S&P Global Ratings on April 20, 2018, affirmed its "B-/B" long- and short-term foreign and local currency sovereign credit ratings on Ukraine. The outlook is stable.
"At the same time, we affirmed our 'uaBBB-' Ukraine national scale rating on Ukraine," S&P said in a statement.
"The stable outlook reflects our expectation that the Ukrainian government will pass reforms necessary to draw a fifth tranche under its Extended Fund Facility (EFF) with the International Monetary Fund (IMF). Those funds, combined with additional disbursements from international donors, would help Ukraine to meet its external repayments coming due over the next 12 months," the report says.
"We could consider a positive rating action if economic growth significantly outperforms our expectations, alongside improvements in fiscal and external imbalances that would allow the National Bank of Ukraine (NBU) to continue easing its capital account restrictions.
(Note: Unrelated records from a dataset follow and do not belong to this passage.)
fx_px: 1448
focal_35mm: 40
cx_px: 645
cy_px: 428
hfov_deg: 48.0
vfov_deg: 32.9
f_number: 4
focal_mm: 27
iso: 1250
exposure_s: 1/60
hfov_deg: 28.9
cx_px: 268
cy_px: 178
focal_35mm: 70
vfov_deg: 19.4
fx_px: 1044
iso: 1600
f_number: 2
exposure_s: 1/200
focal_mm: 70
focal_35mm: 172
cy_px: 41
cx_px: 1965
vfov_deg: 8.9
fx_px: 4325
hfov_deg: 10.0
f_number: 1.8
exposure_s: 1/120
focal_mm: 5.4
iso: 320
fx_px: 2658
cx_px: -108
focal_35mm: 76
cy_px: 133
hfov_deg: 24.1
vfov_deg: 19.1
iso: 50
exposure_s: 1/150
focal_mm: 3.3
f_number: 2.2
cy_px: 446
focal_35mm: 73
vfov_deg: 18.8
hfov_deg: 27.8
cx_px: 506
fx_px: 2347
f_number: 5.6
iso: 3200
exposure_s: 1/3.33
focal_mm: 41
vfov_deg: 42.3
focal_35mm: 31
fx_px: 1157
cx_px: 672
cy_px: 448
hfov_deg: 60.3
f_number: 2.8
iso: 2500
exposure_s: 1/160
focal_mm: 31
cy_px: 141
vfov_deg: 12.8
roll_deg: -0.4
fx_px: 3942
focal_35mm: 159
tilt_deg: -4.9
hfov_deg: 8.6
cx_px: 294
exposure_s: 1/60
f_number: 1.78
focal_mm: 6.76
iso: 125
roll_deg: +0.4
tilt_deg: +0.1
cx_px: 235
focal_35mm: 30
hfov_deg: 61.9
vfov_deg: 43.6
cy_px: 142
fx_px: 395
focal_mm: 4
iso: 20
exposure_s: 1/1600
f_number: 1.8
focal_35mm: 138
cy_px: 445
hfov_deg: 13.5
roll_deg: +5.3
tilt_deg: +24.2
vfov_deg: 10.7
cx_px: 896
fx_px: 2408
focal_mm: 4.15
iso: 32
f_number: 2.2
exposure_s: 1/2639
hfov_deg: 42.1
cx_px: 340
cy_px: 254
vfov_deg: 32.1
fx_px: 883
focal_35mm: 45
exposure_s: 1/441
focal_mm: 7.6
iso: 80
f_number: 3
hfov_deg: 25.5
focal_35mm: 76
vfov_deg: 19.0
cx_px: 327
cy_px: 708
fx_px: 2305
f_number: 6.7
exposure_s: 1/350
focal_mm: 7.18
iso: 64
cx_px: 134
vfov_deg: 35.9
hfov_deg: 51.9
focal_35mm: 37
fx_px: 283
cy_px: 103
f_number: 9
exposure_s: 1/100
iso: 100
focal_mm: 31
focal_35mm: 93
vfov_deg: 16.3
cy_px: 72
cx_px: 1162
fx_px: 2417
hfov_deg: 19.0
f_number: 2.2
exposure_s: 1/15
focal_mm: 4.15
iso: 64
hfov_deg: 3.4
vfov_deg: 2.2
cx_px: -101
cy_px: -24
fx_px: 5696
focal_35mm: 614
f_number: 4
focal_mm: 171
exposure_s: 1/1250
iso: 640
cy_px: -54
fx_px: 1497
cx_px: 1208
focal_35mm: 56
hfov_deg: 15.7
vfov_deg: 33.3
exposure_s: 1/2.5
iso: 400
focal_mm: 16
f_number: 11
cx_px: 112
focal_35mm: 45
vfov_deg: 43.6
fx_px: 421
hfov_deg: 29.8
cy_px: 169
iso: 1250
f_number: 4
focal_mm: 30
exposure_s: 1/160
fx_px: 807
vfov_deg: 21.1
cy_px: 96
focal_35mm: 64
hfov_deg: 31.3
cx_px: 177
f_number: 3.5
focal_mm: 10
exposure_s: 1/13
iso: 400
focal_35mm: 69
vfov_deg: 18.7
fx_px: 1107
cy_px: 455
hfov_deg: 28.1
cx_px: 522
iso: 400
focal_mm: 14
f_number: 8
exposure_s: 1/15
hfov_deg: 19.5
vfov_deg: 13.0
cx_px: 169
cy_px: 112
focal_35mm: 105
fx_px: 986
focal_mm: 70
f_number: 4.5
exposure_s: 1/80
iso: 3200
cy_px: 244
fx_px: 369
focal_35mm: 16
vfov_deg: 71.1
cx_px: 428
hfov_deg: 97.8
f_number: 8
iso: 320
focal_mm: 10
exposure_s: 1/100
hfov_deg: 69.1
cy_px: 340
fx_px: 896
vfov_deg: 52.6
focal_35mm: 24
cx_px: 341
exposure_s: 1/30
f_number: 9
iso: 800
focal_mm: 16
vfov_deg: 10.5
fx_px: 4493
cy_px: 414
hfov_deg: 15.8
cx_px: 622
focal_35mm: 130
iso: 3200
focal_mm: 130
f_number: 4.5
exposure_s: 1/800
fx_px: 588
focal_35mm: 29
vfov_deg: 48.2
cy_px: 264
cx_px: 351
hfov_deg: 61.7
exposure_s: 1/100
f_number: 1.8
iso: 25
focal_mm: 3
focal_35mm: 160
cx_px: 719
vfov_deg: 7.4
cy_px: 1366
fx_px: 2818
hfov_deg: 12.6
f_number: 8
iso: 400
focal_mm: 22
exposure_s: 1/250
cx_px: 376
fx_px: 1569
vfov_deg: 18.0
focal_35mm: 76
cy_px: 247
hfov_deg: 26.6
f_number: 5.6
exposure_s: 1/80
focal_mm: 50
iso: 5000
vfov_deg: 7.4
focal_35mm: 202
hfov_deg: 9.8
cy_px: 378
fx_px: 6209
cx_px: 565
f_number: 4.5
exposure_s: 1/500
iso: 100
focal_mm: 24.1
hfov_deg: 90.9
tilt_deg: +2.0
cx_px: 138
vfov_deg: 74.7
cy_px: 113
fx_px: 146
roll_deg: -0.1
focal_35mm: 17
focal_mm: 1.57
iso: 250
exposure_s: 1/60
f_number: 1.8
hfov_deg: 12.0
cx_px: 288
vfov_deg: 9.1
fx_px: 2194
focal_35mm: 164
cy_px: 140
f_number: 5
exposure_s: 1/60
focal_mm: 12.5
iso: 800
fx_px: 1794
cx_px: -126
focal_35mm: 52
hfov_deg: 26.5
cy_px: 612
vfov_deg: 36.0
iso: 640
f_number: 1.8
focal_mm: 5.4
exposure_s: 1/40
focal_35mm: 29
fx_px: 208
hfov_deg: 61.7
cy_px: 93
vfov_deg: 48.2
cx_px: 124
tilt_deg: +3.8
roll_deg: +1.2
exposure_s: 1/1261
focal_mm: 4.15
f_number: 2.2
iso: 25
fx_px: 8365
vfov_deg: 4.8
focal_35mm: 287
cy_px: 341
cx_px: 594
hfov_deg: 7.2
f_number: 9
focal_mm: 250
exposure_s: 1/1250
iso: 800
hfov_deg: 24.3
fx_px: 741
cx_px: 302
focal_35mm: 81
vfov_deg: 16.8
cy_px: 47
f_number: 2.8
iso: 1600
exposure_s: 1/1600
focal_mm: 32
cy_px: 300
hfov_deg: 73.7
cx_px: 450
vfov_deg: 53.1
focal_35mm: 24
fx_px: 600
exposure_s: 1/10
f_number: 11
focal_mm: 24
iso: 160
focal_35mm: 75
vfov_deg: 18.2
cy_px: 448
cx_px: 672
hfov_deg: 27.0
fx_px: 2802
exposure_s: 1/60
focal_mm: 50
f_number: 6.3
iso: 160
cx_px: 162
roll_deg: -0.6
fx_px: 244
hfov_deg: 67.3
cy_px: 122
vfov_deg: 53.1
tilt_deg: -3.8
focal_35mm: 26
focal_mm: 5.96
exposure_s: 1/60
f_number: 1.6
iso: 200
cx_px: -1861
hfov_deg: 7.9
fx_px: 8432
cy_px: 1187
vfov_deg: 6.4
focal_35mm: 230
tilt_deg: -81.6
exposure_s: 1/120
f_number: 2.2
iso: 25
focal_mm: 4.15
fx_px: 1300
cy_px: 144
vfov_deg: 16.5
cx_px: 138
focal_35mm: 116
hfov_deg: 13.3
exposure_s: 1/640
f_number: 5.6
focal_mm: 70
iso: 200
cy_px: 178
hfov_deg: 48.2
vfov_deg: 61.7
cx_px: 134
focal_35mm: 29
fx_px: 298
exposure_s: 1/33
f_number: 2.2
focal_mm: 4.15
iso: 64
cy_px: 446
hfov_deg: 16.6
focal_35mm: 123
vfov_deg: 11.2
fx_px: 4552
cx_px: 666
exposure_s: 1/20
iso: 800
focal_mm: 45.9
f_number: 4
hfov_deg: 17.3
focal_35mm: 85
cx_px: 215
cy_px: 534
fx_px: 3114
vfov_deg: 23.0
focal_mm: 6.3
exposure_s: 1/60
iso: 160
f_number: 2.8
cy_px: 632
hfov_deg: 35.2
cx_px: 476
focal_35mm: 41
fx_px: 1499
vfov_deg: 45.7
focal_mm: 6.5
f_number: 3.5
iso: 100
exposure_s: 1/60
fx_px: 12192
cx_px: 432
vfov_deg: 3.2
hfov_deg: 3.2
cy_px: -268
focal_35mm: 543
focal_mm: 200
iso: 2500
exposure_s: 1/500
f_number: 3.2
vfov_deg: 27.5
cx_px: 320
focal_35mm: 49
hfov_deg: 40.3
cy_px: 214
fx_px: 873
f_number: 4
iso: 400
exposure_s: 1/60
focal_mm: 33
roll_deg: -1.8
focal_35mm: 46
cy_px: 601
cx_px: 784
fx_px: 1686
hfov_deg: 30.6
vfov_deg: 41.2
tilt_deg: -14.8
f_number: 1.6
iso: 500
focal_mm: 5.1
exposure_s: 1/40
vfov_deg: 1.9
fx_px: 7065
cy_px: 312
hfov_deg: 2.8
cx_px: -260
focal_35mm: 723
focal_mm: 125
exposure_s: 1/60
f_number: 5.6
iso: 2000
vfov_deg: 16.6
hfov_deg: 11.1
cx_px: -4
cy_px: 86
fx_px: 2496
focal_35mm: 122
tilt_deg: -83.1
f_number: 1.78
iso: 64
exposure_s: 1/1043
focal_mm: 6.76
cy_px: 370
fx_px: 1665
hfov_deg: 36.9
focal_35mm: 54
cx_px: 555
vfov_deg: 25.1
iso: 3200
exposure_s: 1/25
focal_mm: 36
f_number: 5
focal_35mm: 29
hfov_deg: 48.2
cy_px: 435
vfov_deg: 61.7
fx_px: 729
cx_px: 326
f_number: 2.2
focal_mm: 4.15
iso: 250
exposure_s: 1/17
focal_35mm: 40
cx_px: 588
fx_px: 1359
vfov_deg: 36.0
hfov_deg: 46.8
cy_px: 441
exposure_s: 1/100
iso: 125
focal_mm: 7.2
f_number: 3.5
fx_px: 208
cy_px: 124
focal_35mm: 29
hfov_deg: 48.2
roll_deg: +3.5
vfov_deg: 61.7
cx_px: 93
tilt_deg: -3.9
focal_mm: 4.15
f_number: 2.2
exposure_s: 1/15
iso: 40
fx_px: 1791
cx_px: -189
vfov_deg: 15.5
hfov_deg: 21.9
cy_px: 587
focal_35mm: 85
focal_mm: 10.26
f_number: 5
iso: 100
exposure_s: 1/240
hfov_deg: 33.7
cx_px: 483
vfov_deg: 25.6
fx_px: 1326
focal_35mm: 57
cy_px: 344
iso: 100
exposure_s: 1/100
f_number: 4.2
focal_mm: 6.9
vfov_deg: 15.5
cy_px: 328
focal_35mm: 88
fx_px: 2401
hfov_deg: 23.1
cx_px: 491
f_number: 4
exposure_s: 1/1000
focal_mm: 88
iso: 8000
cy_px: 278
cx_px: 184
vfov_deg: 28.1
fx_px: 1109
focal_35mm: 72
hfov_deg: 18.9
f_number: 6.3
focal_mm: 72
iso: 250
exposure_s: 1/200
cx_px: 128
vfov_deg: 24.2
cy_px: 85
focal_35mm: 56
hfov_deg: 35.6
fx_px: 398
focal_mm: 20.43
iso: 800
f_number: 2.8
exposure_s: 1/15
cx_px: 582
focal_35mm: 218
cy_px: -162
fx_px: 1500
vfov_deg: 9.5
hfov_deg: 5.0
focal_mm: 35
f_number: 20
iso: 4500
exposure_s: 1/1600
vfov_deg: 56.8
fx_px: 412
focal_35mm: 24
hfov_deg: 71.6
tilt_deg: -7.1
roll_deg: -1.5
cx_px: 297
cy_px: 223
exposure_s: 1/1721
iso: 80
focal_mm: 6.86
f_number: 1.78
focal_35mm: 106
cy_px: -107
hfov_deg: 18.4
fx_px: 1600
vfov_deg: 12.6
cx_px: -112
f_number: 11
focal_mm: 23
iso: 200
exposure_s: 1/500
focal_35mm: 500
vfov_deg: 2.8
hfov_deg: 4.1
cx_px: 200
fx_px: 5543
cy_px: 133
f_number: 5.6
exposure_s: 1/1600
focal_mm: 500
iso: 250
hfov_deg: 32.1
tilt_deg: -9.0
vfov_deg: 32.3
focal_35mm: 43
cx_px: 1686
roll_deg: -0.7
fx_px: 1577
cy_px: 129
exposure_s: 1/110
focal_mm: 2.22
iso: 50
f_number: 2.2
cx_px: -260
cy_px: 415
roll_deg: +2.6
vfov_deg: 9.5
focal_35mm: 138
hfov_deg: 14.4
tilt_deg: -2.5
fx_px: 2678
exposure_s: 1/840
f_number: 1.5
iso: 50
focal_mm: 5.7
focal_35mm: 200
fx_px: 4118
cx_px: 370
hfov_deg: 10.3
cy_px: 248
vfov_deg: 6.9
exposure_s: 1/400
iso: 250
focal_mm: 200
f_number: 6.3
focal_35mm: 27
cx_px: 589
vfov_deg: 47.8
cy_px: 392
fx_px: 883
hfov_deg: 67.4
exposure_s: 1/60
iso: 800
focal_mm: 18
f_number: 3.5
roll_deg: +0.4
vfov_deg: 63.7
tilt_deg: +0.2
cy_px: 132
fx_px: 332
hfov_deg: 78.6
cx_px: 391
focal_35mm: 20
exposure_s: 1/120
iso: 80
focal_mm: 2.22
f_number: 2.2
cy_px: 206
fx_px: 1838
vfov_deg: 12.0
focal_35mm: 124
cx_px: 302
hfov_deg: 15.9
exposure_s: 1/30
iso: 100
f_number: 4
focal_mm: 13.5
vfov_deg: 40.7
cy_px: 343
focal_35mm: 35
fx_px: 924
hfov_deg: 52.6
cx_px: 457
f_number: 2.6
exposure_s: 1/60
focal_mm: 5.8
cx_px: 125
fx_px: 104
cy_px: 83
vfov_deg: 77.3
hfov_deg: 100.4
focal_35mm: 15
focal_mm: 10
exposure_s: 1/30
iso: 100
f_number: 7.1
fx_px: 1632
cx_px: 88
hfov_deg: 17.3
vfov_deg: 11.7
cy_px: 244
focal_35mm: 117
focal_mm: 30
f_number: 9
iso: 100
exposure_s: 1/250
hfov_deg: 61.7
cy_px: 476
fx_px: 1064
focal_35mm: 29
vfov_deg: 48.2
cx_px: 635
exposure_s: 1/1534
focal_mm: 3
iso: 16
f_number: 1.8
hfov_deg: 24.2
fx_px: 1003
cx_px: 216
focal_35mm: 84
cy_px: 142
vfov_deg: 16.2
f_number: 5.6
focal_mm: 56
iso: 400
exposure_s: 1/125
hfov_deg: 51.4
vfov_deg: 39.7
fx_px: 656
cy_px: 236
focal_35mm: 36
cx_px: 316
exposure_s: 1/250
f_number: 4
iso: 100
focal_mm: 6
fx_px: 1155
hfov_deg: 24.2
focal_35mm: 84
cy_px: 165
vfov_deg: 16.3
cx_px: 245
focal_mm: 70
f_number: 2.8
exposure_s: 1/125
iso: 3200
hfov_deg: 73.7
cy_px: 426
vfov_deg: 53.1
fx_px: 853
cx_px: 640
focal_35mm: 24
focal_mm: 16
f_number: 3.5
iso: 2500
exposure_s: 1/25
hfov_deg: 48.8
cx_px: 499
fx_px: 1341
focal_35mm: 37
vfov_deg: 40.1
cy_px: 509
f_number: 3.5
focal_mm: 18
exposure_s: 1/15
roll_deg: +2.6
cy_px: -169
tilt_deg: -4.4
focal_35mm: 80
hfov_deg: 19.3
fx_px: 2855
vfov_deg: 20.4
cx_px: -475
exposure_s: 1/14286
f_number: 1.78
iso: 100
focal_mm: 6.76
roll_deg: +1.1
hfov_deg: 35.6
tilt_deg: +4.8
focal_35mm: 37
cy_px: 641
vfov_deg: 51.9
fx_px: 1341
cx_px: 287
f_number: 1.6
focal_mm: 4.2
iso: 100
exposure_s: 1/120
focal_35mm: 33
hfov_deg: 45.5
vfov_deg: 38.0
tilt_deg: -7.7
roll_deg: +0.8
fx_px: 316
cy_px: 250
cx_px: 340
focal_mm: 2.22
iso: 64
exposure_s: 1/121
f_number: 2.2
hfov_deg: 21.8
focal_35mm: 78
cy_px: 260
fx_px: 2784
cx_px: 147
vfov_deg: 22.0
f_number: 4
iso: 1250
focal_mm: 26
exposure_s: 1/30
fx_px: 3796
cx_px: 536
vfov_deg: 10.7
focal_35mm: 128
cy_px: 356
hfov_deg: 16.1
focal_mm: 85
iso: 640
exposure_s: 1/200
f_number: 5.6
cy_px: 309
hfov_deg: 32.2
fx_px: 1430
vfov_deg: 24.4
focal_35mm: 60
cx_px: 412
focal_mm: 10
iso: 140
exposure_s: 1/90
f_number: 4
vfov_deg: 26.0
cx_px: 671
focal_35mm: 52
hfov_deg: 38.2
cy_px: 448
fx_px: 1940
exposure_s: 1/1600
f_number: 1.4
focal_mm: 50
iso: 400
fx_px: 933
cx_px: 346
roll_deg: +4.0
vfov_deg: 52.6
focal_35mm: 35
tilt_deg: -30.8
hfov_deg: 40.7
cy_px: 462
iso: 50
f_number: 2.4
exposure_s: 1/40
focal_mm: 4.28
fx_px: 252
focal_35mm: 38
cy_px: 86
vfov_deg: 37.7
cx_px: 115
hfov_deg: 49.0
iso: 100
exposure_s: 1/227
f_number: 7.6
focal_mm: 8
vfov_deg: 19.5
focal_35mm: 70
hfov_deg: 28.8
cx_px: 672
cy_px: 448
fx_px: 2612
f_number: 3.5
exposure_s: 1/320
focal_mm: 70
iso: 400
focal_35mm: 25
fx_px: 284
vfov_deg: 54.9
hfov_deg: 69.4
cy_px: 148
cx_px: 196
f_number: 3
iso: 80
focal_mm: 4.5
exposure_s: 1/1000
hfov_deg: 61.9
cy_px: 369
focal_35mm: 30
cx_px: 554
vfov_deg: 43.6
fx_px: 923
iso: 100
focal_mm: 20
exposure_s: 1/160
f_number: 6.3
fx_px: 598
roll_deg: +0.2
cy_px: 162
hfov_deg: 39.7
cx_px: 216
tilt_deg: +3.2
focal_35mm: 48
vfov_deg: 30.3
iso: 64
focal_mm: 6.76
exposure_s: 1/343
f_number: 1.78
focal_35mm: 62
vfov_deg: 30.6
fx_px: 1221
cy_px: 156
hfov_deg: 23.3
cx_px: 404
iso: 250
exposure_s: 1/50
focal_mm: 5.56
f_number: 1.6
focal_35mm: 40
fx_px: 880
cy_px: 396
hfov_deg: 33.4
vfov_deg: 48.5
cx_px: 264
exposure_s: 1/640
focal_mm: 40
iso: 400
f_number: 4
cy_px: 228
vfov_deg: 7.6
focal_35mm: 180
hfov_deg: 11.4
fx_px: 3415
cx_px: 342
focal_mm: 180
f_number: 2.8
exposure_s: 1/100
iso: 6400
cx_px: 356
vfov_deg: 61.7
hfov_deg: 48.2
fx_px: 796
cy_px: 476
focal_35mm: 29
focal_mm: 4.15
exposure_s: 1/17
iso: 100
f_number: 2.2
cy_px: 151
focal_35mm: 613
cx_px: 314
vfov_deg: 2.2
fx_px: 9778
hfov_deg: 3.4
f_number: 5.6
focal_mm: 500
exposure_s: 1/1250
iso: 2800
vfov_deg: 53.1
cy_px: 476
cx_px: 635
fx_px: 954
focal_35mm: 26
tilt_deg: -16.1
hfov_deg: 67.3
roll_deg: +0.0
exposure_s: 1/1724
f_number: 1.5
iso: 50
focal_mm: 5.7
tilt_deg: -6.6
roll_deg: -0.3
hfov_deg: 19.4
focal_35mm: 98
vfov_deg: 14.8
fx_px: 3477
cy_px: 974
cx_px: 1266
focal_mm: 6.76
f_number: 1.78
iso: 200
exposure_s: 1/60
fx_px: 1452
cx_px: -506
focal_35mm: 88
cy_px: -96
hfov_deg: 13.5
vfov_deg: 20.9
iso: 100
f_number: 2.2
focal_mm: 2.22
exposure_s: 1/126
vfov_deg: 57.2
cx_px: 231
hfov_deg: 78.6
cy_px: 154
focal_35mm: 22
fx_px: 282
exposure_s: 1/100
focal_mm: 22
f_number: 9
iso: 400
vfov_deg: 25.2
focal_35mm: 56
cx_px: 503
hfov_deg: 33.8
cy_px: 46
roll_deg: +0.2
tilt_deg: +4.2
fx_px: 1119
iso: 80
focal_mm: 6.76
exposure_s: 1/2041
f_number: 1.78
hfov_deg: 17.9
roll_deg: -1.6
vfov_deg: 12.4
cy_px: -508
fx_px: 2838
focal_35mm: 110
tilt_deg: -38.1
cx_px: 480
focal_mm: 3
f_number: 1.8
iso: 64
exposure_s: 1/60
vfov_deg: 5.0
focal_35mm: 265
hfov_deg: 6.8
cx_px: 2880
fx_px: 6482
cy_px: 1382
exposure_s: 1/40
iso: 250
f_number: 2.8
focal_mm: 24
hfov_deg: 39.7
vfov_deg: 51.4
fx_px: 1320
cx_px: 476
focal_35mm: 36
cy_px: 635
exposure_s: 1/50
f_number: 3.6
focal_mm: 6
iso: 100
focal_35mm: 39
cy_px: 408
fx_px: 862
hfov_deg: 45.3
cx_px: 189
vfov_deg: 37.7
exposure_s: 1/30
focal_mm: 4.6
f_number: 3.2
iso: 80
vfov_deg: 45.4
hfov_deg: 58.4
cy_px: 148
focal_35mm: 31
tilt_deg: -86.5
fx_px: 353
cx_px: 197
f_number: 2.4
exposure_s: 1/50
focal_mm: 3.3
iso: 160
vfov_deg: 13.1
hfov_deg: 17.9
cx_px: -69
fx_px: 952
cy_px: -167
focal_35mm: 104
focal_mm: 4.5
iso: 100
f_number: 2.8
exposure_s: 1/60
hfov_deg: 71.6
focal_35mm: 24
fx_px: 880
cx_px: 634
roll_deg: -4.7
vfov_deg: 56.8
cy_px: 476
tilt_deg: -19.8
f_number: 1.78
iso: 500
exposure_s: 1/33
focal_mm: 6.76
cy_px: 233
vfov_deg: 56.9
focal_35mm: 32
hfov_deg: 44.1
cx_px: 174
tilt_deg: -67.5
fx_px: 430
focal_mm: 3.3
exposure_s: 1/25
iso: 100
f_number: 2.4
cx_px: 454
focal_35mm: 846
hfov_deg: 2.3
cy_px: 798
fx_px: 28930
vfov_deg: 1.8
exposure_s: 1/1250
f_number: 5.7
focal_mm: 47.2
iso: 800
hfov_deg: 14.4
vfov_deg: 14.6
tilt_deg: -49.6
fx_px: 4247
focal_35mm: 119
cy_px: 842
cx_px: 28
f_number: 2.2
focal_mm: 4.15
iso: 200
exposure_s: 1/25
We could also raise our ratings on Ukraine if we conclude that the security situation in the nongovernment-controlled areas in Ukraine's east has stabilized and a further escalation is unlikely."
It is reported pressure on the ratings could build if a lack of funding from external donors calls into question Ukraine's ability to meet large external repayments.
"Additionally, we consider that an adverse ruling in Ukraine's legal battle with Russia over a eurobond issued in December 2013 and held by Russia could have fiscal implications, and in a worst-case scenario might create technical constraints on Ukraine's ability to repay its commercial debt, which would exert pressure on the ratings. Irrespective of the ruling at the London court, we expect the case to be appealed to the Supreme Court prolonging the overall proceedings further. We note that the government believes there is no potential for technical constraints on debt service, even in the case of an adverse ruling," S&P said.